Toujours est-il que, marocain ou pas, quel que ce soit le nom qu'on lui donne et ce avec quoi on les accompagne, ces petites crêpes moelleuses s'évaporent souvent comme par magie après avoir été servie. 


Ingrédients

 

  • 250 g de semoule fine
  • 4 càs de farine
  • 1 càc de levure boulangère
  • 2 pincées de sel fin
  • 450 ml d'eau tiède
  • 1 càs d'eau de fleur d'oranger
  • 20 g de levure chimique (environ deux paquets)

Réalisation

 

  1. Réactiver la levure boulangère dans l'eau tiède, puis la verser dans le bol d'un mixeur avec la semoule fine, la farine, le sel, et la fleur d'oranger. Ne pas mettre la levure chimique. Mixer le tout.

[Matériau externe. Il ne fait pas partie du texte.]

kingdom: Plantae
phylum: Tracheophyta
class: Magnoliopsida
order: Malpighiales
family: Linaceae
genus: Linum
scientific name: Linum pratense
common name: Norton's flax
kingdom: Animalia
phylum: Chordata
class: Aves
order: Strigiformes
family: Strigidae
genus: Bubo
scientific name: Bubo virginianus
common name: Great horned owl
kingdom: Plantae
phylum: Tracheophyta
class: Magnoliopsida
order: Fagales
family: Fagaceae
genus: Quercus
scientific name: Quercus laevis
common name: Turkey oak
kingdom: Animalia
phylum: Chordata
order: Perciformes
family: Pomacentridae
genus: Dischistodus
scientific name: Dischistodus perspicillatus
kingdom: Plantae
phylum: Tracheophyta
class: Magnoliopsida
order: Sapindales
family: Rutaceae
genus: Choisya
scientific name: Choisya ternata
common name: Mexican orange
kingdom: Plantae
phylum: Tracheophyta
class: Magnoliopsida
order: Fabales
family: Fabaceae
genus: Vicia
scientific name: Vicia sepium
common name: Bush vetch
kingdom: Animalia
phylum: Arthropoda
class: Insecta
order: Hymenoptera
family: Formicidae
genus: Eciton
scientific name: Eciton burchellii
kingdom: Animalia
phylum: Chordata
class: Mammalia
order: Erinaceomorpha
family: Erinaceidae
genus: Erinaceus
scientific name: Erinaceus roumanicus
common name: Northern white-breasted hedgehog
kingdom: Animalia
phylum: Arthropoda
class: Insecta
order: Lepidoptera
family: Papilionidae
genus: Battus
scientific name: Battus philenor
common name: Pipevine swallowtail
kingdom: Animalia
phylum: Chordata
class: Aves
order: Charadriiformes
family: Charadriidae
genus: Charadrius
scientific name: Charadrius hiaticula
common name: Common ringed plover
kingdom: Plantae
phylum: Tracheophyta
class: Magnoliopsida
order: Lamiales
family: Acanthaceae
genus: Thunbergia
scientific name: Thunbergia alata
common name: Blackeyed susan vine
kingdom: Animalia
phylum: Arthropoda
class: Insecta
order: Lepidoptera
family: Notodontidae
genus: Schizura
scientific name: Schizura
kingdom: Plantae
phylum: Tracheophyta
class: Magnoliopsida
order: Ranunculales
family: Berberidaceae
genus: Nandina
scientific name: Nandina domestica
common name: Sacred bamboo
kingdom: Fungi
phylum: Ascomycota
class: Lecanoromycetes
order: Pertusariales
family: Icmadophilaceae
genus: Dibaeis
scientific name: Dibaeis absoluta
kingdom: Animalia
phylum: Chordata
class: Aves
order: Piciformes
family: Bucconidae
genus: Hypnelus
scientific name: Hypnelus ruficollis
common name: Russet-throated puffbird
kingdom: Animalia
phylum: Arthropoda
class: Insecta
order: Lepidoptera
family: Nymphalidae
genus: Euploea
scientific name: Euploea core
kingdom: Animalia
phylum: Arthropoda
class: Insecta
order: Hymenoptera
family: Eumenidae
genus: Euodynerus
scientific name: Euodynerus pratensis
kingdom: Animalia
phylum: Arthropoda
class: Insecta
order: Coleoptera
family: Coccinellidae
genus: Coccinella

  2. Une fois le mélange homogène, rajouter la levure chimique et mixer a nouveau.

  3. Après 15 minutes de repos, faire chauffer une poêle antiadhésive sans matière grasse, a feu moyen fort, et verser une petite louche de pâte (on cherche à avoir une crêpe de 10 à 15 cm de diamètre).

  4. Attendre la formation de trous sur toute la surface de la crêpe puis, quand on peut facilement la détacher du fond de la poêle avec une spatule, la mettre de côté recouverte d'un torchon pour éviter qu'elle ne sèche.

  5. Recommencer avec les autres crêpes jusqu'à épuisement de la pâte en mettant systématiquement les crêpes sous le torchon.

  6. Dans une casserole, faire fondre le beurre et ajouter le miel. Mélanger au fouet. Quand le mélange est mousseux et homogène, verser dans un bol.

  7. Servir les baghrir arrosés du mélange miel/beurre ou nature avec le mélange à côté. On peut aussi servir avec un sirop à la fleur d'oranger, de la pâte à tartiner, voir en version salé. Comme les crêpes de n'importe quel pays quoi.

Bssaha, بالصحة !

Presque littéralement "santé" en arabe, qui se dit au Maroc avant un repas.


Source : Une fois n'est pas coutume, pas de site à recommander. C'est la recette de ma grande sœur qui a testé plusieurs préparations avant d'arriver à ce résultat.